Publishing flow
From sitemap idea to reviewed file
The publishing flow starts before a page is written.
First, decide why the page should exist. Then create or edit the markdown file. Then review the page in Page Writer. Only after that should the file move toward GitHub sync and publishing.
Page planned in sitemap
The sitemap shows where the page belongs.
The page should connect to a real need: a weak prompt, a source gap, a Search Console opportunity, a competitor gap, or a planned content group.
Markdown file created or updated
The page lives as a markdown file in the workspace.
The file can include frontmatter, content sections, internal links, and JSON-LD. It can be edited by the user or with CLEA.
Draft checked before publish
Before publishing, check the page content and the page metadata.
The page should have a clear title, useful description, correct URL, clean body, reviewed links, and safe claims.
Plan in Sitemap
Decide which markdown page should move forward.
Draft in Page Writer
Improve copy, metadata, links, and schema.
Review the file
Check claims and save the markdown.
Sync through GitHub
Move reviewed files into the connected repository.
SEO and JSON-LD review
Page Writer can add JSON-LD when it is missing.
It can also run an on-page check when the page has a live URL on the connected website. That check can show score, status code, word count, title length, description length, internal links, external links, readability, and issues.
Human approval before GitHub publish
Human review is required before publishing.

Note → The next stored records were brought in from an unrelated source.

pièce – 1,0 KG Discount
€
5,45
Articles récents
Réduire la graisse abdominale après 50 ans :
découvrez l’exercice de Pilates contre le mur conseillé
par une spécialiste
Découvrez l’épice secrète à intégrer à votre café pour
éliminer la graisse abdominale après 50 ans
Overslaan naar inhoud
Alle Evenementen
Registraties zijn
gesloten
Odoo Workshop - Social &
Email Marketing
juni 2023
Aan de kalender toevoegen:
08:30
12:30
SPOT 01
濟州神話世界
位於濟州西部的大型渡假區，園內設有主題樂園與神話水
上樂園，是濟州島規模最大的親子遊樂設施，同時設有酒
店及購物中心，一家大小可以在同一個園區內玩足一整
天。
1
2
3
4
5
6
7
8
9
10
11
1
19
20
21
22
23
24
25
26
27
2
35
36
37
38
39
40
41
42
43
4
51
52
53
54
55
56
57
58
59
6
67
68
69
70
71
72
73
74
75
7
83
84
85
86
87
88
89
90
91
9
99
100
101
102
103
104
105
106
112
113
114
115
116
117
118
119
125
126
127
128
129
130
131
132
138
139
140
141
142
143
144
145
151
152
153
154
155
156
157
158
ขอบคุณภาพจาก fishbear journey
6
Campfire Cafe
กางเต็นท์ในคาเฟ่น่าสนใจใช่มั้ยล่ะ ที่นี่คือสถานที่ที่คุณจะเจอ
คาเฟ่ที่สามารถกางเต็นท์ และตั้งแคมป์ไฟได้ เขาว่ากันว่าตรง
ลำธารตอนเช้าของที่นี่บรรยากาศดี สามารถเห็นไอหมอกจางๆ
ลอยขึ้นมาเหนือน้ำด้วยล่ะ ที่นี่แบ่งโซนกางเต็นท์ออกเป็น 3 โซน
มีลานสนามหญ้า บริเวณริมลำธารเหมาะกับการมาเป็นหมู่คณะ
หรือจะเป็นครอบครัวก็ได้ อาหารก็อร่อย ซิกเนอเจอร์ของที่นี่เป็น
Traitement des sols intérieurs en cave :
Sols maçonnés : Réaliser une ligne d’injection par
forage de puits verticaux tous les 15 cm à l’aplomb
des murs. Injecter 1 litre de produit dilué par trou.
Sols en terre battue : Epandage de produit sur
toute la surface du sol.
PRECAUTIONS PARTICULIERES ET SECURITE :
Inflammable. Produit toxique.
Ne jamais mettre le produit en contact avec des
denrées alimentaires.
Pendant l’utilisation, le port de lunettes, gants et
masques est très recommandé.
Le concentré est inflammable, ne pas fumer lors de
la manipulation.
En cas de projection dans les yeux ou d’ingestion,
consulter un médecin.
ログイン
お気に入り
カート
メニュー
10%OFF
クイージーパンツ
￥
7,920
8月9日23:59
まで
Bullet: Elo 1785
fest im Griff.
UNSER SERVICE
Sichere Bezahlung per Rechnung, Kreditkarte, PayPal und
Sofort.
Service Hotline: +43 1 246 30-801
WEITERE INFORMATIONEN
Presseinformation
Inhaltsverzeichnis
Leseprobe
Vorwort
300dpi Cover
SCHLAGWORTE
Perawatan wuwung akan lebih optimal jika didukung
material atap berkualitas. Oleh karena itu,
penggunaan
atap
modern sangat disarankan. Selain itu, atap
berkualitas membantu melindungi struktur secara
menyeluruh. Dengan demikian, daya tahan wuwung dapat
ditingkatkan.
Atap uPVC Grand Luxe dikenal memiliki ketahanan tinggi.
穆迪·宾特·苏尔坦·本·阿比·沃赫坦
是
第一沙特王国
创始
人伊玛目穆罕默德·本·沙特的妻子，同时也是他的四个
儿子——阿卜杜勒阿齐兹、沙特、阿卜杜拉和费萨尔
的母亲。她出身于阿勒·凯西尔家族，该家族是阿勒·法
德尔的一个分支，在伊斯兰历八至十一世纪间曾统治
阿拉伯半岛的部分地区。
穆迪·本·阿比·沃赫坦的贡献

CLEA can draft and improve the file. The user should approve the claims, links, and final page purpose.
Post-publish visibility check
After publishing, schedule a follow-up.
Check whether related prompts change, whether sources read the page, whether Search Console sees the URL, and whether the page needs another improvement pass.
Review this page before publishing. Check title, description, URL, internal links, claims, JSON-LD, and whether the page answers the buyer question.